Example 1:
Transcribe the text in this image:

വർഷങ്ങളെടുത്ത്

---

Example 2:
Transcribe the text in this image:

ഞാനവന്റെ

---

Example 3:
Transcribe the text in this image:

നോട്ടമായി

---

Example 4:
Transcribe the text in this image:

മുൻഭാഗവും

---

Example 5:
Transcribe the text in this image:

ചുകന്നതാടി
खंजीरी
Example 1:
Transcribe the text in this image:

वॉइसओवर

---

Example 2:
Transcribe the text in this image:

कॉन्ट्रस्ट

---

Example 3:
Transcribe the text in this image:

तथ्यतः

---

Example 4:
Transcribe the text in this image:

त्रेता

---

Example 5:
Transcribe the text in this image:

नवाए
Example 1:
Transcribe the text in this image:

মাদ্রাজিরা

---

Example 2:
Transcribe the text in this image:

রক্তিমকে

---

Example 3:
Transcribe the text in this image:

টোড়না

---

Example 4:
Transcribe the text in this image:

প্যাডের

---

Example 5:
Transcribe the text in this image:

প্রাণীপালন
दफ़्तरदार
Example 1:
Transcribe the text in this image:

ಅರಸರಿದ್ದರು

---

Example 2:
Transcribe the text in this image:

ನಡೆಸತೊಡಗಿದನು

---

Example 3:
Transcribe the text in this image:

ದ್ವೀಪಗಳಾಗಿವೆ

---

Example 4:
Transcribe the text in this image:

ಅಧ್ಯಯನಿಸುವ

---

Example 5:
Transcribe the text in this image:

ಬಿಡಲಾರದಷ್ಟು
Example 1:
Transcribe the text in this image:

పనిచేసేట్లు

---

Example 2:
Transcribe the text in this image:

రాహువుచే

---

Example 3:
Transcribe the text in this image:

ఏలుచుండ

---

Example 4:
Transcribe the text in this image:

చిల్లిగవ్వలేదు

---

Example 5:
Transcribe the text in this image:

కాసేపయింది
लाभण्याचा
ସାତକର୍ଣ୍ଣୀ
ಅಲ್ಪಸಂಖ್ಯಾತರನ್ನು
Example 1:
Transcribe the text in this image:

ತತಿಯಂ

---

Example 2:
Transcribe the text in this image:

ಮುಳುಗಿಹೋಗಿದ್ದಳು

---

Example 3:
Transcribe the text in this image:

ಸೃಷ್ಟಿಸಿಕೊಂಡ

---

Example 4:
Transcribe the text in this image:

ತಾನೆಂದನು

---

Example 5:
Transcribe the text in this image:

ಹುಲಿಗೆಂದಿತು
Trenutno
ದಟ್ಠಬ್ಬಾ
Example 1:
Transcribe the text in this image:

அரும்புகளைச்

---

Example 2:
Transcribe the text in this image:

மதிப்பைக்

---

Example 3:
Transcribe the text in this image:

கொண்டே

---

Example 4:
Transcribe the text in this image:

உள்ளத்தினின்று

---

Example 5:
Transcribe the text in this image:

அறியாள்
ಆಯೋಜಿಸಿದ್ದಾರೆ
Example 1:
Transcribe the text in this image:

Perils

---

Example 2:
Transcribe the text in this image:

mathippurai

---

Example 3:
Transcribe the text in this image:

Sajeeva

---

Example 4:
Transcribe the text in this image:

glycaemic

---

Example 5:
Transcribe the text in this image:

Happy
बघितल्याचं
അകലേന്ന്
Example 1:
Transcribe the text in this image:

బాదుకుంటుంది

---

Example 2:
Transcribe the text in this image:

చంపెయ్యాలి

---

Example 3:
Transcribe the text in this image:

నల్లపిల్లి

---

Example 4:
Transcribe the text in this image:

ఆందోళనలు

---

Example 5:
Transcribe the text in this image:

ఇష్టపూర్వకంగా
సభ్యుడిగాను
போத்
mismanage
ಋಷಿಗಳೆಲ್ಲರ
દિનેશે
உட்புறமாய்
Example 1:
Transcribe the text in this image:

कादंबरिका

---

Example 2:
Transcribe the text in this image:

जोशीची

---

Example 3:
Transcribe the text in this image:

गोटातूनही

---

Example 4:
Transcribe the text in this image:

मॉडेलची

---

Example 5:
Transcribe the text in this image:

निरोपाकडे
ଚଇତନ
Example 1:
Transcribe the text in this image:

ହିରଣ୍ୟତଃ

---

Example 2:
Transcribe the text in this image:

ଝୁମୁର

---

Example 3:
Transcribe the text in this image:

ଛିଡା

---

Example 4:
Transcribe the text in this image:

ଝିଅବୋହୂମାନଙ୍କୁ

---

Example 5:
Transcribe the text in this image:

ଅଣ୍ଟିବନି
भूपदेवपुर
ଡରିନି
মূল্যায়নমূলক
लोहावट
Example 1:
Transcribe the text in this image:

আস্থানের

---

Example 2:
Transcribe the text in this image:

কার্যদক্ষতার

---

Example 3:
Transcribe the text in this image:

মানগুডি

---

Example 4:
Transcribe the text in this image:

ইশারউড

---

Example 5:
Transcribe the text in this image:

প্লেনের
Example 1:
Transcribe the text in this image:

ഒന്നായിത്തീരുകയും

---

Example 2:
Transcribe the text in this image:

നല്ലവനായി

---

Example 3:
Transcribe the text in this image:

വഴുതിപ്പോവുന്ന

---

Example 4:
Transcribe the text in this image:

→ **Exercise goal**: Reproduce the records above in their entirety, unchanged.

→ **Exercise output**:
Example 1:
Transcribe the text in this image:

വർഷങ്ങളെടുത്ത്

---

Example 2:
Transcribe the text in this image:

ഞാനവന്റെ

---

Example 3:
Transcribe the text in this image:

നോട്ടമായി

---

Example 4:
Transcribe the text in this image:

മുൻഭാഗവും

---

Example 5:
Transcribe the text in this image:

ചുകന്നതാടി
खंजीरी
Example 1:
Transcribe the text in this image:

वॉइसओवर

---

Example 2:
Transcribe the text in this image:

कॉन्ट्रस्ट

---

Example 3:
Transcribe the text in this image:

तथ्यतः

---

Example 4:
Transcribe the text in this image:

त्रेता

---

Example 5:
Transcribe the text in this image:

नवाए
Example 1:
Transcribe the text in this image:

মাদ্রাজিরা

---

Example 2:
Transcribe the text in this image:

রক্তিমকে

---

Example 3:
Transcribe the text in this image:

টোড়না

---

Example 4:
Transcribe the text in this image:

প্যাডের

---

Example 5:
Transcribe the text in this image:

প্রাণীপালন
दफ़्तरदार
Example 1:
Transcribe the text in this image:

ಅರಸರಿದ್ದರು

---

Example 2:
Transcribe the text in this image:

ನಡೆಸತೊಡಗಿದನು

---

Example 3:
Transcribe the text in this image:

ದ್ವೀಪಗಳಾಗಿವೆ

---

Example 4:
Transcribe the text in this image:

ಅಧ್ಯಯನಿಸುವ

---

Example 5:
Transcribe the text in this image:

ಬಿಡಲಾರದಷ್ಟು
Example 1:
Transcribe the text in this image:

పనిచేసేట్లు

---

Example 2:
Transcribe the text in this image:

రాహువుచే

---

Example 3:
Transcribe the text in this image:

ఏలుచుండ

---

Example 4:
Transcribe the text in this image:

చిల్లిగవ్వలేదు

---

Example 5:
Transcribe the text in this image:

కాసేపయింది
लाभण्याचा
ସାତକର୍ଣ୍ଣୀ
ಅಲ್ಪಸಂಖ್ಯಾತರನ್ನು
Example 1:
Transcribe the text in this image:

ತತಿಯಂ

---

Example 2:
Transcribe the text in this image:

ಮುಳುಗಿಹೋಗಿದ್ದಳು

---

Example 3:
Transcribe the text in this image:

ಸೃಷ್ಟಿಸಿಕೊಂಡ

---

Example 4:
Transcribe the text in this image:

ತಾನೆಂದನು

---

Example 5:
Transcribe the text in this image:

ಹುಲಿಗೆಂದಿತು
Trenutno
ದಟ್ಠಬ್ಬಾ
Example 1:
Transcribe the text in this image:

அரும்புகளைச்

---

Example 2:
Transcribe the text in this image:

மதிப்பைக்

---

Example 3:
Transcribe the text in this image:

கொண்டே

---

Example 4:
Transcribe the text in this image:

உள்ளத்தினின்று

---

Example 5:
Transcribe the text in this image:

அறியாள்
ಆಯೋಜಿಸಿದ್ದಾರೆ
Example 1:
Transcribe the text in this image:

Perils

---

Example 2:
Transcribe the text in this image:

mathippurai

---

Example 3:
Transcribe the text in this image:

Sajeeva

---

Example 4:
Transcribe the text in this image:

glycaemic

---

Example 5:
Transcribe the text in this image:

Happy
बघितल्याचं
അകലേന്ന്
Example 1:
Transcribe the text in this image:

బాదుకుంటుంది

---

Example 2:
Transcribe the text in this image:

చంపెయ్యాలి

---

Example 3:
Transcribe the text in this image:

నల్లపిల్లి

---

Example 4:
Transcribe the text in this image:

ఆందోళనలు

---

Example 5:
Transcribe the text in this image:

ఇష్టపూర్వకంగా
సభ్యుడిగాను
போத்
mismanage
ಋಷಿಗಳೆಲ್ಲರ
દિનેશે
உட்புறமாய்
Example 1:
Transcribe the text in this image:

कादंबरिका

---

Example 2:
Transcribe the text in this image:

जोशीची

---

Example 3:
Transcribe the text in this image:

गोटातूनही

---

Example 4:
Transcribe the text in this image:

मॉडेलची

---

Example 5:
Transcribe the text in this image:

निरोपाकडे
ଚଇତନ
Example 1:
Transcribe the text in this image:

ହିରଣ୍ୟତଃ

---

Example 2:
Transcribe the text in this image:

ଝୁମୁର

---

Example 3:
Transcribe the text in this image:

ଛିଡା

---

Example 4:
Transcribe the text in this image:

ଝିଅବୋହୂମାନଙ୍କୁ

---

Example 5:
Transcribe the text in this image:

ଅଣ୍ଟିବନି
भूपदेवपुर
ଡରିନି
মূল্যায়নমূলক
लोहावट
Example 1:
Transcribe the text in this image:

আস্থানের

---

Example 2:
Transcribe the text in this image:

কার্যদক্ষতার

---

Example 3:
Transcribe the text in this image:

মানগুডি

---

Example 4:
Transcribe the text in this image:

ইশারউড

---

Example 5:
Transcribe the text in this image:

প্লেনের
Example 1:
Transcribe the text in this image:

ഒന്നായിത്തീരുകയും

---

Example 2:
Transcribe the text in this image:

നല്ലവനായി

---

Example 3:
Transcribe the text in this image:

വഴുതിപ്പോവുന്ന

---

Example 4:
Transcribe the text in this image:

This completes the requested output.